Differentiation from OCD
- Belief: Patients genuinely believe their body area is abnormal.
- Insight: Little to no insight.
- Behaviors: Driven by correcting perceived imperfection, not preventing feared outcomes.
Common Concerns
- Skin (scars, acne, wrinkles, paleness).
- Hair (too much or too little).
- Nose (size or shape).
- Symmetry, genitalia appearance, lips, teeth, weight.
Repetitive Behaviors
- Mirror checking, excessive selfies, grooming, comparing, seeking reassurance, cosmetic procedures, covering up, skin picking.
Treatment
- Same as OCD.
- First-line: CBT with exposure and prevention therapy.
- Second-line: Medications (SSRIs).
- Fluoxetine (Prozac) is generally the preferred SSRI.
- Clomipramine or Zyprexa can be added for incomplete improvement.
Hoarding Disorder
- Difficulty discarding possessions, regardless of value.
- Distress associated with discarding.
- Accumulation of items that clutter living spaces.
- Significant distress or impairment.
- Not attributable to another medical condition or mental disorder.
Reasons for Hoarding
- Belief in future usefulness.
- Sentimental value.
- Sense of responsibility towards items.
- Fear of losing something important.
Key Features
- Discarding items is emotionally distressing.
- Saving is intentional.
- Clutter disrupts living spaces; may extend to cars and yards.
- Uncluttered spaces result from third-party intervention.
- Lack of organization.
Trichotillomania
- Recurrent pulling out of one's hair, resulting in hair loss.
- Attempts to stop pulling, but unable to do so.
- Causes distress or impairment.
- Not due to another medical condition and not better explained by another mental disorder (e.g., body dysmorphic disorder).
Clinical Manifestations
- Patchy hair loss, often concealed.
- May involve unconscious awareness or conscious relief.
- Oral fixation may be present (e.g., eating hair).
- Triggers may include anxiety, boredom, tension, stress, or relief after pulling.
Excoriation Disorder
- Recurrent skin picking resulting in skin lesions.
- Attempts to decrease or stop skin picking.

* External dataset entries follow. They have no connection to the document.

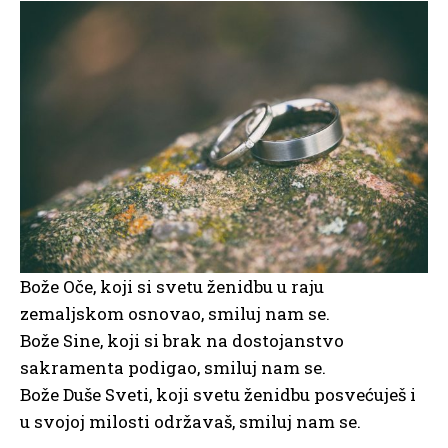
Bože Oče, koji si svetu ženidbu u raju
zemaljskom osnovao, smiluj nam se.
Bože Sine, koji si brak na dostojanstvo
sakramenta podigao, smiluj nam se.
Bože Duše Sveti, koji svetu ženidbu posvećuješ i
u svojoj milosti održavaš, smiluj nam se.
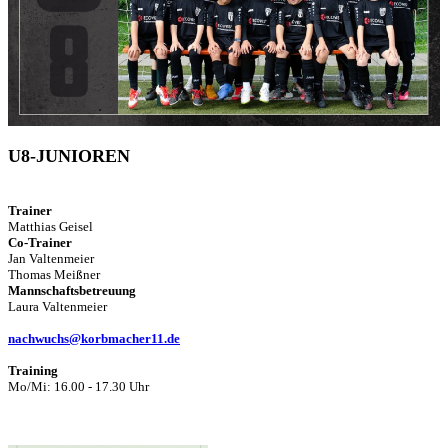
U8-JUNIOREN
Trainer
Matthias Geisel
Co-Trainer
Jan Valtenmeier
Thomas Meißner
Mannschaftsbetreuung
Laura Valtenmeier
nachwuchs@korbmacher11.de
Training
Mo/Mi: 16.00 - 17.30 Uhr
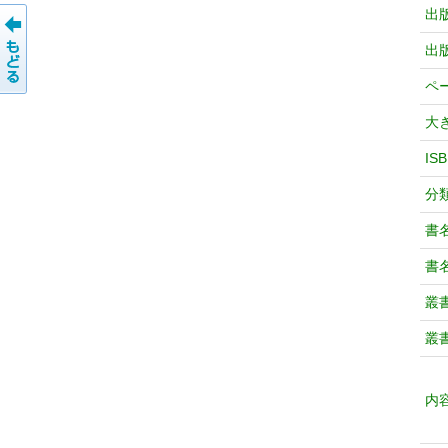
出
出
ペ
大
IS
分
書
書
叢
叢
内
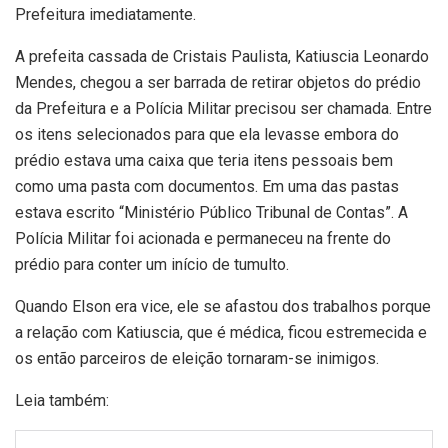
Prefeitura imediatamente.
A prefeita cassada de Cristais Paulista, Katiuscia Leonardo
Mendes, chegou a ser barrada de retirar objetos do prédio
da Prefeitura e a Polícia Militar precisou ser chamada. Entre
os itens selecionados para que ela levasse embora do
prédio estava uma caixa que teria itens pessoais bem
como uma pasta com documentos. Em uma das pastas
estava escrito “Ministério Público Tribunal de Contas”. A
Polícia Militar foi acionada e permaneceu na frente do
prédio para conter um início de tumulto.
Quando Elson era vice, ele se afastou dos trabalhos porque
a relação com Katiuscia, que é médica, ficou estremecida e
os então parceiros de eleição tornaram-se inimigos.
Leia também:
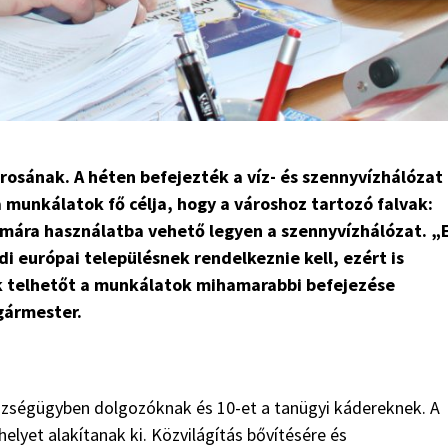
osának. A héten befejezték a víz- és szennyvízhálózat
 a munkálatok fő célja, hogy a városhoz tartozó falvak:
ámára használatba vehető legyen a szennyvízhálózat. „
di európai településnek rendelkeznie kell, ezért is
k telhetőt a munkálatok mihamarabbi befejezése
gármester.
szségügyben dolgozóknak és 10-et a tanügyi kádereknek. A
elyet alakítanak ki. Közvilágítás bővítésére és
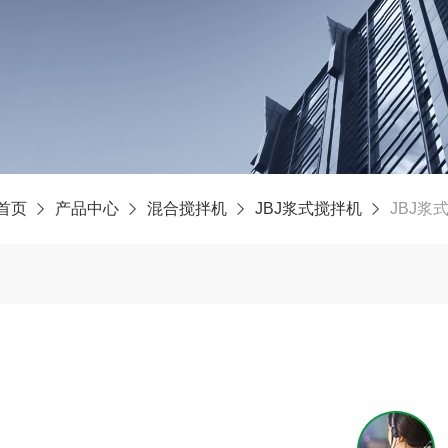
首页
产品中心
混合搅拌机
JBJ浆式搅拌机
JBJ浆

- Causes clinically significant distress or impairment.
- Not attributable to substance use (e.g., meth, cocaine) or another medical condition (e.g., scabies).

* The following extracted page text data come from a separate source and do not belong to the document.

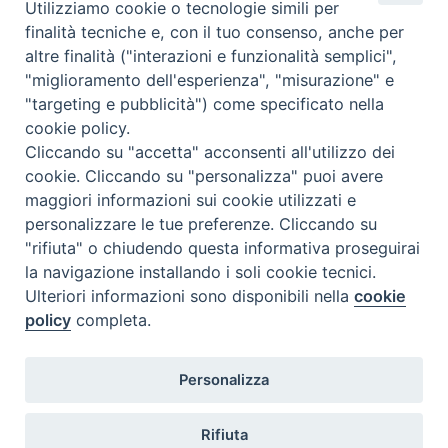
Utilizziamo cookie o tecnologie simili per
finalità tecniche e, con il tuo consenso, anche per
altre finalità ("interazioni e funzionalità semplici",
Comunicati Stampa
"miglioramento dell'esperienza", "misurazione" e
"targeting e pubblicità") come specificato nella
Il cordoglio dei Vescovi di Puglia per la morte di S.E.R. Mons. Agostino
cookie policy.
Superbo
Cliccando su "accetta" acconsenti all'utilizzo dei
cookie. Cliccando su "personalizza" puoi avere
Nasce la Consulta Diocesana delle Aggregazioni Laicali di Castellaneta
maggiori informazioni sui cookie utilizzati e
personalizzare le tue preferenze. Cliccando su
Archivio comunicati stampa
"rifiuta" o chiudendo questa informativa proseguirai
la navigazione installando i soli cookie tecnici.
Ulteriori informazioni sono disponibili nella
cookie
2026 © Diocesi di Castellaneta
policy
completa.
Personalizza
Rifiuta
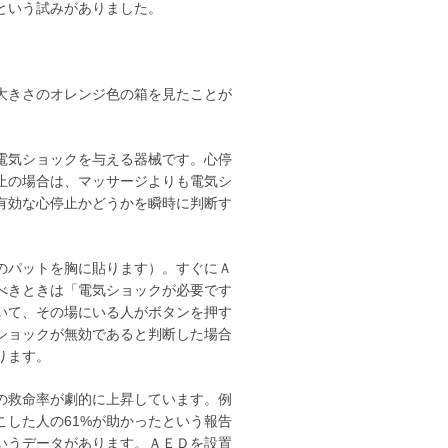
という試みがありました。
大きさのオレンジ色の箱を見たことが
電気ショックを与える器械です。心停
止の場合は、マッサージよりも電気シ
有効な心停止かどうかを瞬時に判断す
のパットを胸に貼ります）。すぐにＡ
べきときは「電気ショックが必要です
いて、その場にいる人がボタンを押す
ショックが無効であると判断した場合
ります。
の救命率が劇的に上昇しています。例
した人の61%が助かったという報告
いうデータがあります。ＡＥＤを設置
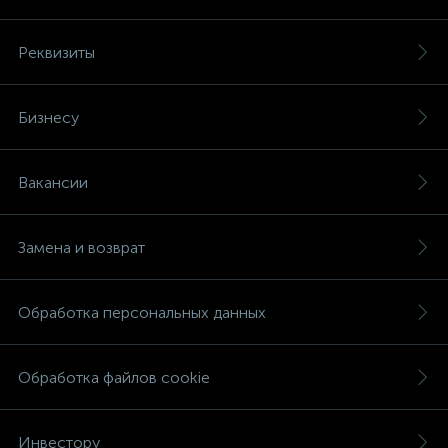
Реквизиты
Бизнесу
Вакансии
Замена и возврат
Обработка персональных данных
Обработка файлов cookie
Инвестору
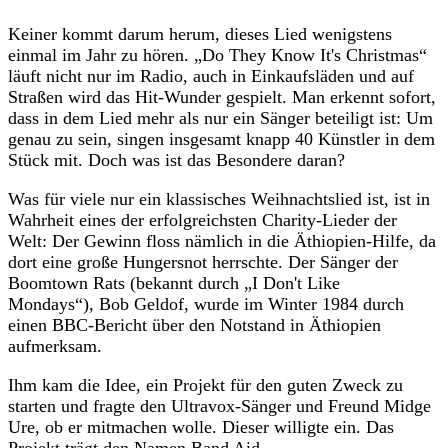
Keiner kommt darum herum, dieses Lied wenigstens
einmal im Jahr zu hören. „Do They Know It's Christmas“
läuft nicht nur im Radio, auch in Einkaufsläden und auf
Straßen wird das Hit-Wunder gespielt. Man erkennt sofort,
dass in dem Lied mehr als nur ein Sänger beteiligt ist: Um
genau zu sein, singen insgesamt knapp 40 Künstler in dem
Stück mit. Doch was ist das Besondere daran?
Was für viele nur ein klassisches Weihnachtslied ist, ist in
Wahrheit eines der erfolgreichsten Charity-Lieder der
Welt: Der Gewinn floss nämlich in die Äthiopien-Hilfe, da
dort eine große Hungersnot herrschte. Der Sänger der
Boomtown Rats (bekannt durch „I Don't Like
Mondays“), Bob Geldof, wurde im Winter 1984 durch
einen BBC-Bericht über den Notstand in Äthiopien
aufmerksam.
Ihm kam die Idee, ein Projekt für den guten Zweck zu
starten und fragte den Ultravox-Sänger und Freund Midge
Ure, ob er mitmachen wolle. Dieser willigte ein. Das
Projekt trägt den Namen Band Aid.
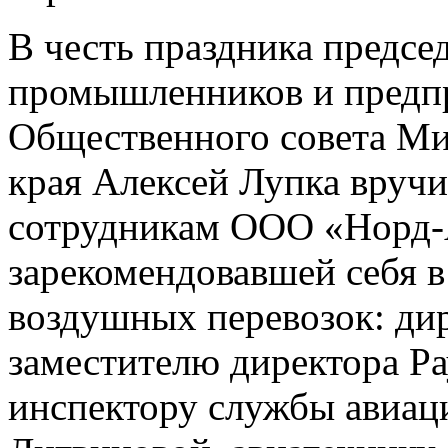
В честь праздника предсе
промышленников и предпр
Общественного совета М
края Алексей Лупка вручи
сотрудникам ООО «Норд-
зарекомендовавшей себя в
воздушных перевозок: ди
заместителю директора Р
инспектору службы авиац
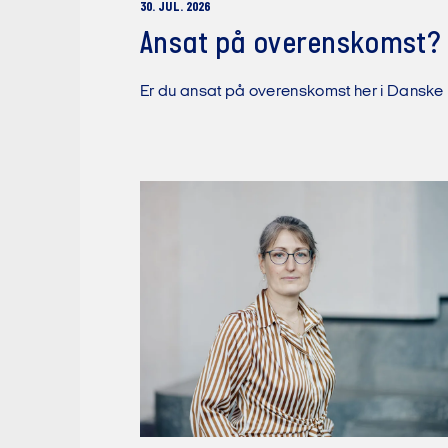
30. JUL. 2026
Ansat på overenskomst? S
Er du ansat på overenskomst her i Danske B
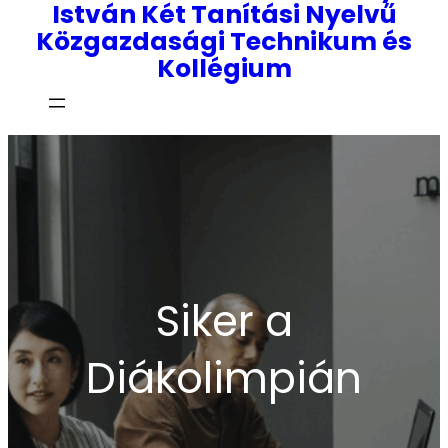
István Két Tanítási Nyelvű
Közgazdasági Technikum és
Kollégium
Siker a
Diákolimpián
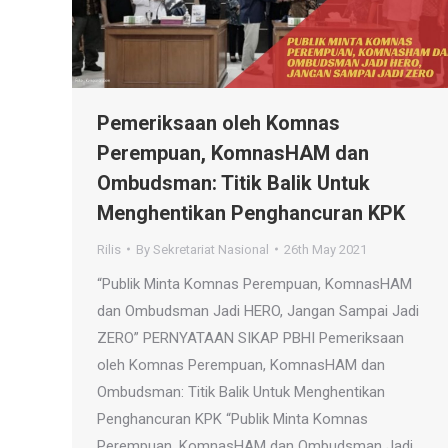
Pemeriksaan oleh Komnas
Perempuan, KomnasHAM dan
Ombudsman: Titik Balik Untuk
Menghentikan Penghancuran KPK
Rilis
By
Sekretariat Nasional
26th May 2021
“Publik Minta Komnas Perempuan, KomnasHAM
dan Ombudsman Jadi HERO, Jangan Sampai Jadi
ZERO” PERNYATAAN SIKAP PBHI Pemeriksaan
oleh Komnas Perempuan, KomnasHAM dan
Ombudsman: Titik Balik Untuk Menghentikan
Penghancuran KPK “Publik Minta Komnas
Perempuan, KomnasHAM dan Ombudsman Jadi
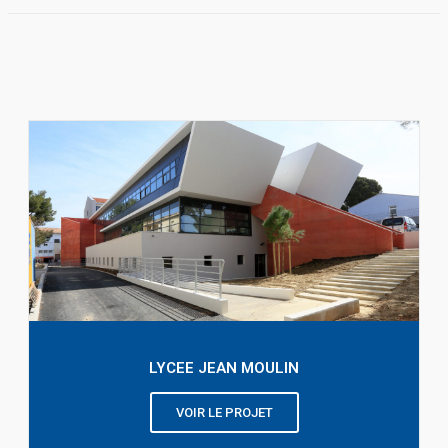
LYCEE JEAN MOULIN
VOIR LE PROJET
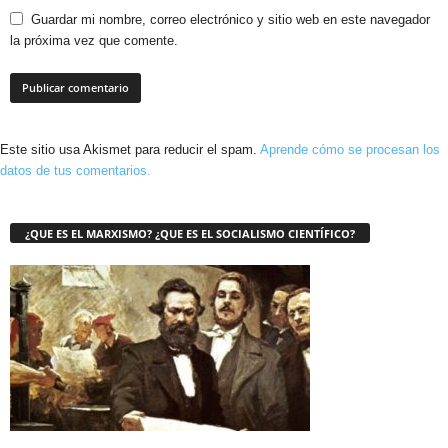
Guardar mi nombre, correo electrónico y sitio web en este navegador
la próxima vez que comente.
Este sitio usa Akismet para reducir el spam.
Aprende cómo se procesan los
datos de tus comentarios.
¿QUE ES EL MARXISMO? ¿QUE ES EL SOCIALISMO CIENTÍFICO?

- Not better explained by another mental disorder.
- Obsessions, compulsions, skin picking, or hair pulling symptoms.
- Evidence that symptoms began during/after substance intoxication, withdrawal, or medication exposure/withdrawal.
- Not better explained by primary OCD and related disorders.

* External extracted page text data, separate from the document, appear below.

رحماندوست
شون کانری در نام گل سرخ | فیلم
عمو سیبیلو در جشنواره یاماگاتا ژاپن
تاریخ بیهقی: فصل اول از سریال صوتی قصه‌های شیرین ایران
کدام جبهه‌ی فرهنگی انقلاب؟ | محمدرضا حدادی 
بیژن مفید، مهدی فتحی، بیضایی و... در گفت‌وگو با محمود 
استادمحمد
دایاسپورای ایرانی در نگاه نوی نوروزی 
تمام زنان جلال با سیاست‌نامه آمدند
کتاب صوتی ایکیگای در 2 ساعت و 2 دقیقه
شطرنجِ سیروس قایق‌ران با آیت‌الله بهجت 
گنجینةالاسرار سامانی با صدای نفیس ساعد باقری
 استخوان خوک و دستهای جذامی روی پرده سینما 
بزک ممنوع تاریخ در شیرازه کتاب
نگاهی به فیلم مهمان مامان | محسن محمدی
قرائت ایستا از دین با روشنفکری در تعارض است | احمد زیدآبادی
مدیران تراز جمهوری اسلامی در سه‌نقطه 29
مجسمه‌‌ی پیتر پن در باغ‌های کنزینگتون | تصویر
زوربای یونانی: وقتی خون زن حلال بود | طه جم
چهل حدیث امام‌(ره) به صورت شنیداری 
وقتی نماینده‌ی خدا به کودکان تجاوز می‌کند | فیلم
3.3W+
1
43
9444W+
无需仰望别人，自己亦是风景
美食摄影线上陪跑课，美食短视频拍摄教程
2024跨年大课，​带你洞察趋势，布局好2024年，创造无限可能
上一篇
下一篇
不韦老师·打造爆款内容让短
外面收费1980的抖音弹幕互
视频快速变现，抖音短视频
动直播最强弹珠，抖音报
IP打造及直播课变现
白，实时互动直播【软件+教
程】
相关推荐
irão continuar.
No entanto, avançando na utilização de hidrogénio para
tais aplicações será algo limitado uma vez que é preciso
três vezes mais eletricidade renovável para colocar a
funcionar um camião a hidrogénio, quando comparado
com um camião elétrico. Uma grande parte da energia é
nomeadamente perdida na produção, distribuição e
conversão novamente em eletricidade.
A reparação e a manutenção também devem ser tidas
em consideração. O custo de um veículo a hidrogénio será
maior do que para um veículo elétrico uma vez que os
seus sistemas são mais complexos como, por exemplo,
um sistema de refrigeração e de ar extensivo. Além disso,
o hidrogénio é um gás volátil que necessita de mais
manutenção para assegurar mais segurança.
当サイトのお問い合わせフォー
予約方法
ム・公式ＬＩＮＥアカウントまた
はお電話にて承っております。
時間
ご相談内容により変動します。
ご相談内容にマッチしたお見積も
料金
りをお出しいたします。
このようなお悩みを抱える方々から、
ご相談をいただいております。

- Symptoms do not occur exclusively during delirium.
- Causes clinically significant distress or impairment.
Timeline
- Symptoms lasting longer than a month after discontinuation of the substance/medication are less likely to be substance-induced.
Common Substances
- Meth, cocaine, stimulants, heavy metals, toxins.
Differential Diagnosis
- Distinguishing OCD and related disorders from other conditions is essential.
Disclaimer
- Charts and summarized content should not be the only source of information.